小学校五年生の時に転校してきた、萩原明菜。芙由に紹介されてから五年以上もたっていると思うと古い仲なのだが、今だこいつの沸点が分からない。
「なんであんな臭いところでご飯なんか食べているのよ」
「俺が美術部だからだ」
「それの何が関係あるわけ?」
「鍵が使える、且つ、誰にも邪魔されない」
「は? 芙由を襲ったりしていないでしょうね」
「なんでそうなるんだよ」
「だってそうでしょ? 私の許可なしに手を繋いでるんだし」
「お前の許可がどうして必要なんだよ」
「当たり前でしょ? 私の一番の友達は芙由なんだから」
普通なら芙由の一番の友達は私だという所を明菜は謙虚、というか自信がないのか、どこか可笑しな日本語を使う。
「それより、今日分かっているわね?」
「今日?」
「は? 連休前の模試の結果で私が勝って、ラーメン奢るって約束したじゃない」
一科目だけだろ、なんて突っ込んだらさらに騒ぐだろうと溜息をつきそうになったが、それすら怒られそうで鞄から本を取り出す。
「……今までの比べると額が違いすぎる」
「今まで私がジュース奢り続けたでしょ? トントンよ」
「お前が勝手に勝負吹っ掛けて負けてきたんだろ」
「知らないわよ」
「おま……」
先ほど我慢したにも関わらず結局溜息をついてしまえば、「何その溜息」と言われてしまい、取り出した本の角だけをパラパラと捲る。
萩原明菜は学年一可愛いと言われている。でもそれは第一印象の評価であり、実際は口の悪い人間。特に男子に対しては容赦なく暴言を吐き、いつしか彼女に告白する人間を勇者と囃し立てる始末。逆にそんな彼女もいいという男子生徒もいるらしく、高校二年生になった今でも告白をされている。
まあ、全て断っているらしいが。それも「話したこともないのに、何言ってんの?」と必ず伝えて。挨拶、席が隣になったから話す、同じ委員会だから、なんて彼女の中では話していないに入るらしい。

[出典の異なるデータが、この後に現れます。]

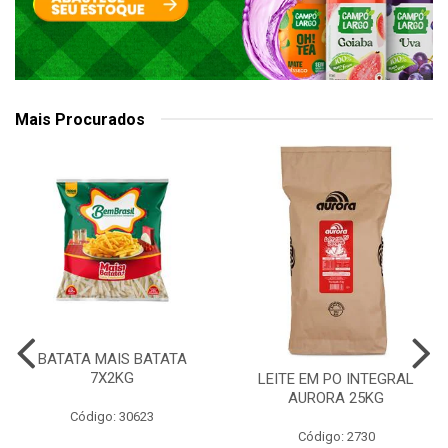
Mais Procurados
BATATA MAIS BATATA
7X2KG
LEITE EM PO INTEGRAL
AURORA 25KG
Código: 30623
Código: 2730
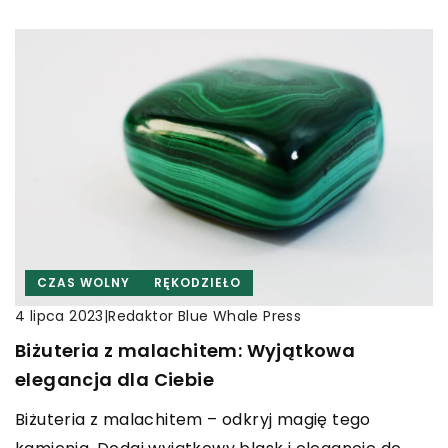
CZAS WOLNY
RĘKODZIEŁO
|
Redaktor Blue Whale Press
4 lipca 2023
Biżuteria z malachitem: Wyjątkowa
elegancja dla Ciebie
Biżuteria z malachitem – odkryj magię tego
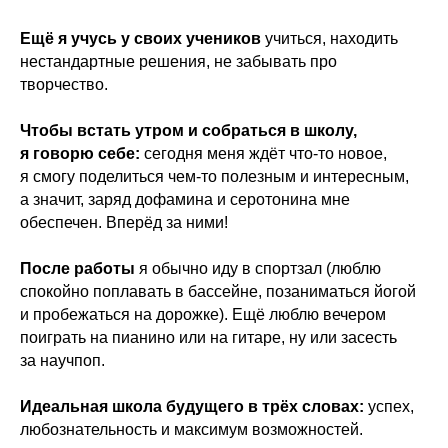
Ещё я учусь у своих учеников
учиться, находить
нестандартные решения, не забывать про
творчество.
Чтобы встать утром и собраться в школу,
я говорю себе:
сегодня меня ждёт что-то новое,
я смогу поделиться чем-то полезным и интересным,
а значит, заряд дофамина и серотонина мне
обеспечен. Вперёд за ними!
После работы
я обычно иду в спортзал (люблю
спокойно поплавать в бассейне, позаниматься йогой
и пробежаться на дорожке). Ещё люблю вечером
поиграть на пианино или на гитаре, ну или засесть
за научпоп.
Идеальная школа будущего в трёх словах:
успех,
любознательность и максимум возможностей.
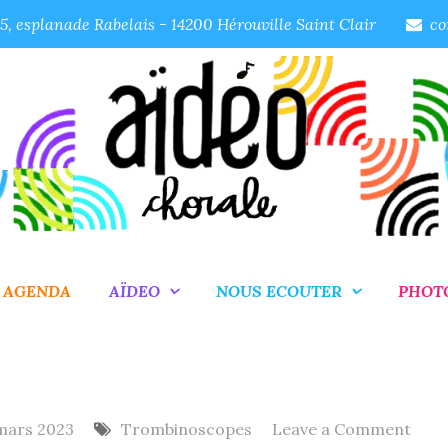
, esplanade Rabelais - 14200 Hérouville Saint Clair
co
AGENDA
AÏDEO
NOUS ECOUTER
PHOT
on
mars 2023
Trombinoscopes
Leave a Comment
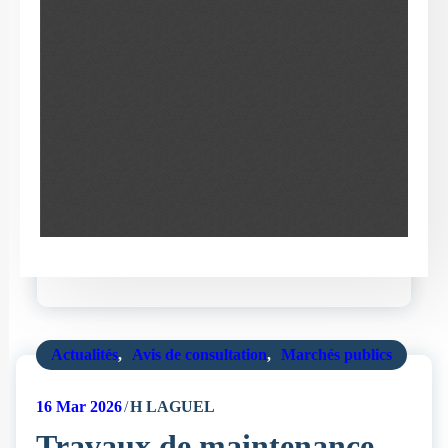
Actualités
,
Avis de consultation
,
Marchés publics
16
Mar 2026
H LAGUEL
Travaux de maintenance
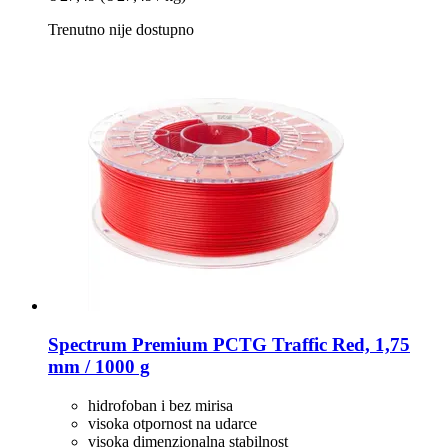
Trenutno nije dostupno
Spectrum
Premium PCTG Traffic Red, 1,75
mm / 1000 g
hidrofoban i bez mirisa
visoka otpornost na udarce
visoka dimenzionalna stabilnost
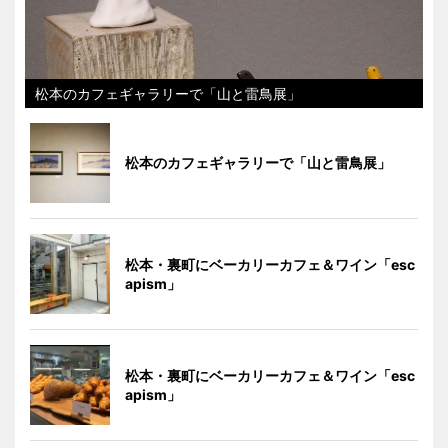
松本のカフェギャラリーで「山と雷鳥展」
松本のカフェギャラリーで「山と雷鳥展」
松本・裏町にベーカリーカフェ＆ワイン「esc
apism」
松本・裏町にベーカリーカフェ＆ワイン「esc
apism」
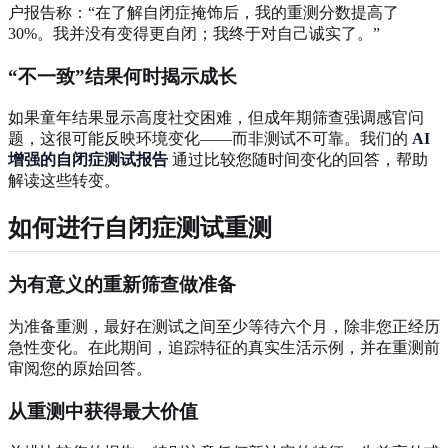
户报告称：“在了解自闭症掩饰后，我的重测分数提高了
30%。我并没有变得更自闭；我终于对自己诚实了。”
“不一致”结果何时揭示成长
如果童年结果显示高度社交困难，但成年期筛查强调感官问
题，这很可能反映环境变化——而非测试不可靠。我们的
AI
增强的自闭症测试报告
通过比较您随时间变化的回答，帮助
解读这些转变。
如何进行自闭症测试重测
为有意义的重新筛查做准备
为准备重测，最好在测试之间至少等待六个月，除非您正经历
急性变化。在此期间，追踪特征的真实生活示例，并在重测前
审阅您的原始回答。
从重测中获得最大价值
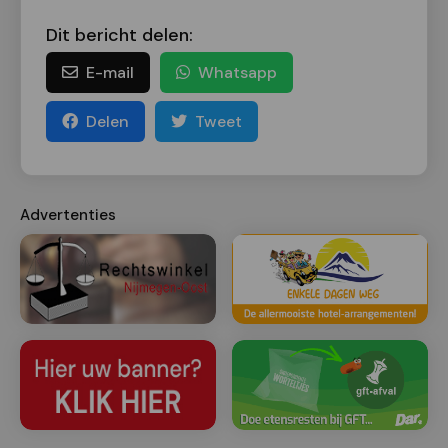
Dit bericht delen:
E-mail
Whatsapp
Delen
Tweet
Advertenties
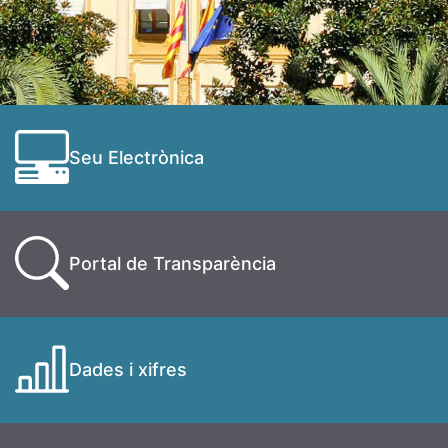
Seu Electrònica
Portal de Transparència
Dades i xifres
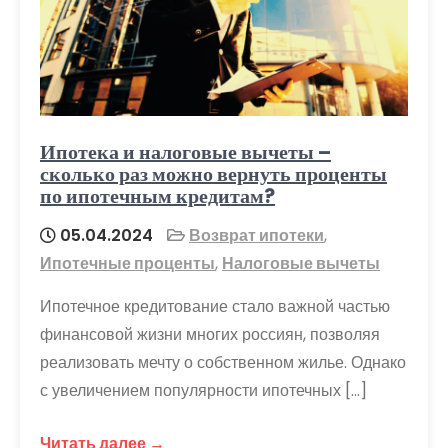
Ипотека и налоговые вычеты –
сколько раз можно вернуть проценты
по ипотечным кредитам?
05.04.2024
Возврат ипотеки
,
Ипотечные проценты
,
Налоговые вычеты
Ипотечное кредитование стало важной частью
финансовой жизни многих россиян, позволяя
реализовать мечту о собственном жилье. Однако
с увеличением популярности ипотечных […]
Читать далее →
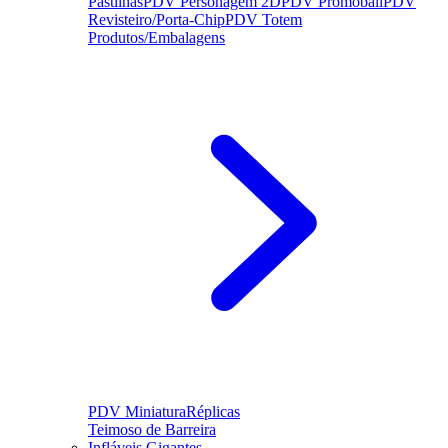
Pastilhas
PDV Personagem 2D
PDV Promoball
PDV
Revisteiro/Porta-Chip
PDV Totem
Produtos/Embalagens
PDV Miniatura
Réplicas
Teimoso de Barreira
Infláveis Gigantes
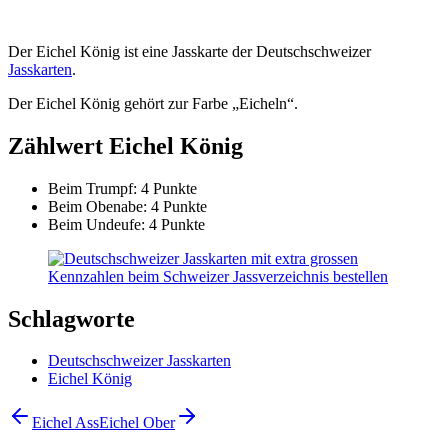
Der Eichel König ist eine Jasskarte der Deutschschweizer
Jasskarten
.
Der Eichel König gehört zur Farbe „Eicheln“.
Zählwert Eichel König
Beim Trumpf: 4 Punkte
Beim Obenabe: 4 Punkte
Beim Undeufe: 4 Punkte
Schlagworte
Deutschschweizer Jasskarten
Eichel König
Eichel Ass
Eichel Ober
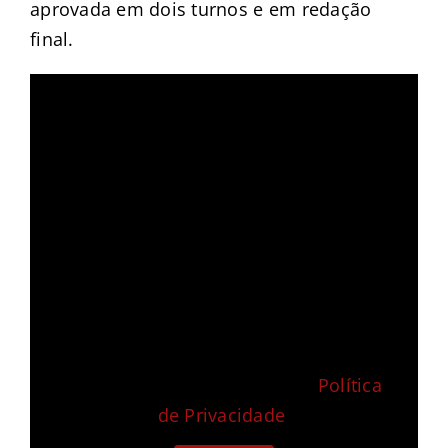
aprovada em dois turnos e em redação
final.
For privacy reasons YouTube needs
your permission to be loaded. For
more details, please see our
Política
de Privacidade
.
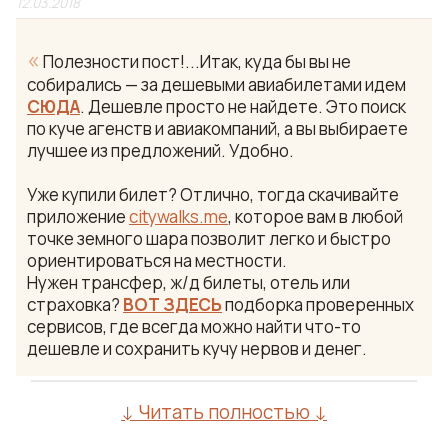
12.03.2018
«
Полезности пост!...Итак, куда бы вы не
собирались — за дешевыми авиабилетами идем
СЮДА
. Дешевле просто не найдете. Это поиск
по куче агенств и авиакомпаний, а вы выбираете
лучшее из предложений. Удобно.
Уже купили билет? Отлично, тогда скачивайте
приложение
citywalks.me
, которое вам в любой
точке земного шара позволит легко и быстро
ориентироваться на местности.
Нужен трансфер, ж/д билеты, отель или
страховка?
ВОТ ЗДЕСЬ
подборка проверенных
сервисов, где всегда можно найти что-то
дешевле и сохранить кучу нервов и денег.
↓ Читать полностью ↓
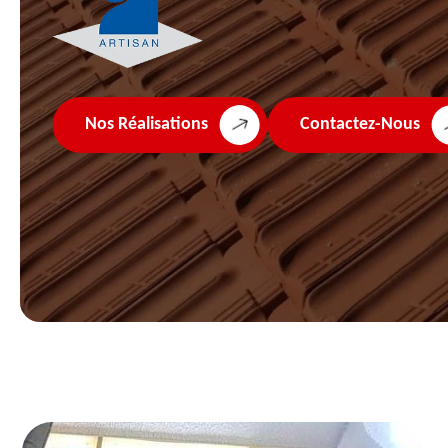
Nos Réalisations
Contactez-Nous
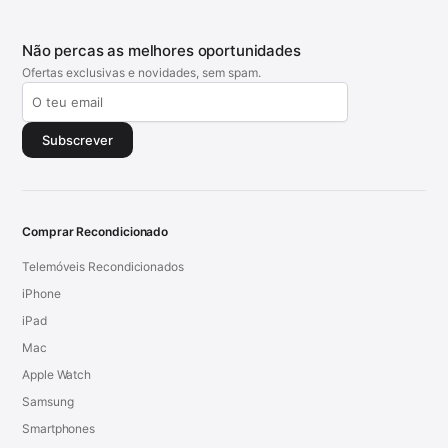
Não percas as melhores oportunidades
Ofertas exclusivas e novidades, sem spam.
Subscrever
Comprar Recondicionado
Telemóveis Recondicionados
iPhone
iPad
Mac
Apple Watch
Samsung
Smartphones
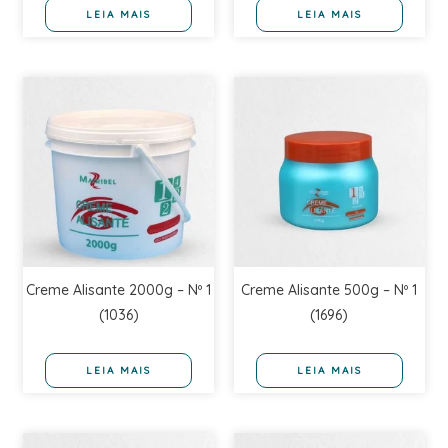
LEIA MAIS
LEIA MAIS
Creme Alisante 2000g – Nº 1
Creme Alisante 500g – Nº 1
(1036)
(1696)
LEIA MAIS
LEIA MAIS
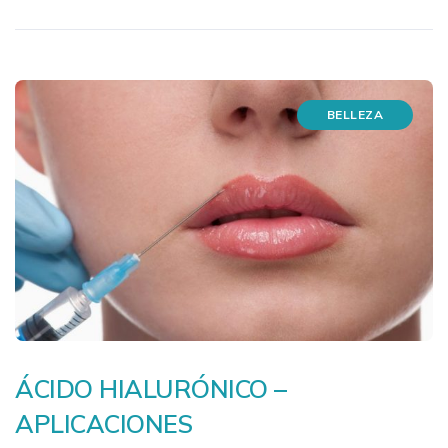
BELLEZA
ÁCIDO HIALURÓNICO –
APLICACIONES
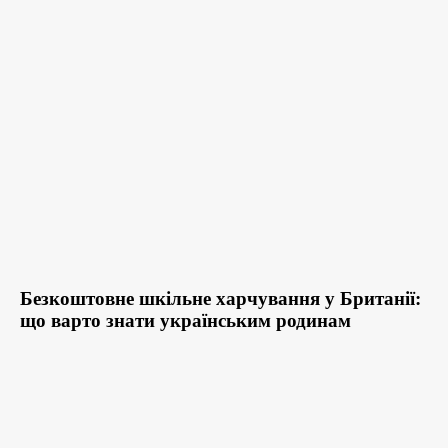
Безкоштовне шкільне харчування у Британії:
що варто знати українським родинам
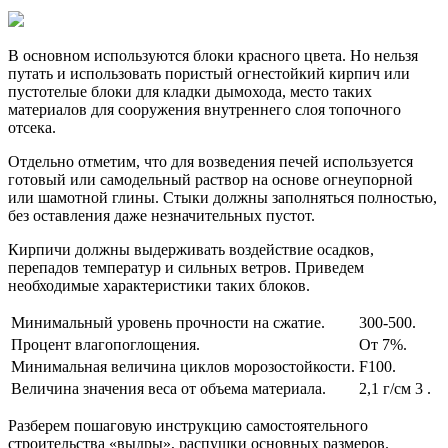
В основном используются блоки красного цвета. Но нельзя
путать и использовать пористый огнестойкий кирпич или
пустотелые блоки для кладки дымохода, место таких
материалов для сооружения внутреннего слоя топочного
отсека.
Отдельно отметим, что для возведения печей используется
готовый или самодельный раствор на основе огнеупорной
или шамотной глины. Стыки должны заполняться полностью,
без оставления даже незначительных пустот.
Кирпичи должны выдерживать воздействие осадков,
перепадов температур и сильных ветров. Приведем
необходимые характеристики таких блоков.
Минимальный уровень прочности на сжатие.
300-500.
Процент влагопоглощения.
От 7%.
Минимальная величина циклов морозостойкости.
F100.
Величина значения веса от объема материала.
2,1 г/см 3 .
Разберем пошаговую инструкцию самостоятельного
строительства «выдры», распушки основных размеров.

もう少し言い方があるだろ、なんて言おうとしたこともあったが、間違っていない部分もあるため、特に俺からは何も言わないが。
「芙由誘っていい?」
「駄目よ」
「なんで?」
「恥ずかしいじゃない。ニンニク臭い姿なんて見せたくないわ」
「……俺、芙由と付き合ってるから女子二人は」
「なら、許可貰ってくる」
明菜は彼女の元に向かうのを見届け、パラパラ捲ってしまった本の形を戻す。
「大変だね」
どこか楽しそうにしている前の席に座る友人である宮本。高校一年からの友人で、手芸部。明菜に会って早々モデルにならないかと勧誘していた。まあ、結果は「は?」の一言で終わり、その後も勧誘を続けた宮本は腹を殴られていた。
「お前一緒に来るか?」
「行きたいのは山々だけれどね。文化祭の準備があるから部活が忙しいんだ」
「文化祭何か出すんだっけ?」
「うん。ブックカバーとか巾着袋とか。あとアクセサリーとか……」
「その耳のも作品?」
「え? あ、取るの忘れてた」
「忘れてたって、じゃらじゃらしていて気付きそうなのに?」
「酷い言い方だな。今回の作品だよ? とりあえず休み時間つけて、重く感じたら実用性なんかないし。でも取るの忘れるくらいフィット感があるなら、今回のは成功だってこと」
「……ふーん。すげぇな」
「まあね」
耳から取り外されたイヤリングを見せられ、それは太陽の光によって輝いている。石なのかビーズなのかは分からないが、何かしらがついている。
「こういうのも作れるんだな」
「最近作り始めたんだ」
「それにしてはレベル高いな」
「まだまだだよ。よく見ると、繋ぎの部分が綺麗な円じゃないし」
「ふーん……」
触っていいかの確認をして、イヤリングを手に取ってまじまじと見る。宮本に言われれば、繋ぎの部分の針金の形が歪ではあるモノの、気にはならない程度で。さすが職人気質というか。
「何? それ」
「宮本が作ったやつ」
明菜が戻ってくれば、イヤリングをまじまじと見始める。
「ふーん。宮本って手先が本当に器用なのね」
「そうかな? 誉められているみたいだ」
「誉めているのよ」
「……でも、完全に自分の作りたいものだから」
「だから? 私が凄いと思っているんだから、素直に喜びなさいよ」
「……」
素直すぎる明菜の言葉に宮本は照れたのか、親指の爪を人差し指で掻く。その空間に居た堪れなく、話を変える。
「そういや芙由は?」
「許可は貰ったわ」
「マジかよ」
芙由を見れば視線に気づいたのか、親指を立てるサムズアップを見せてくる。先ほどのご飯交換会をしたことで、恋人の演技は達成しているとか思っているのか、将又何も考えていないのかは分からないが、笑顔を向けてくる。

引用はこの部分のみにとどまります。